- _Problem_: Starting at the line with "(61723) 전남광주통합특별시 남구 금당로 140(주월동) TEL.", set down each line of the entries below through the last one, exactly as it stands.

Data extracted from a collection
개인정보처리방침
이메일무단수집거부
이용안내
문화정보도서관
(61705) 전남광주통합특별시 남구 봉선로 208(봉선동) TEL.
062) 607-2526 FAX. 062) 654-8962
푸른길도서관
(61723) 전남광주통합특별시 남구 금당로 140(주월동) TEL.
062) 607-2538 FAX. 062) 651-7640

- _Your response_:
(61723) 전남광주통합특별시 남구 금당로 140(주월동) TEL.
062) 607-2538 FAX. 062) 651-7640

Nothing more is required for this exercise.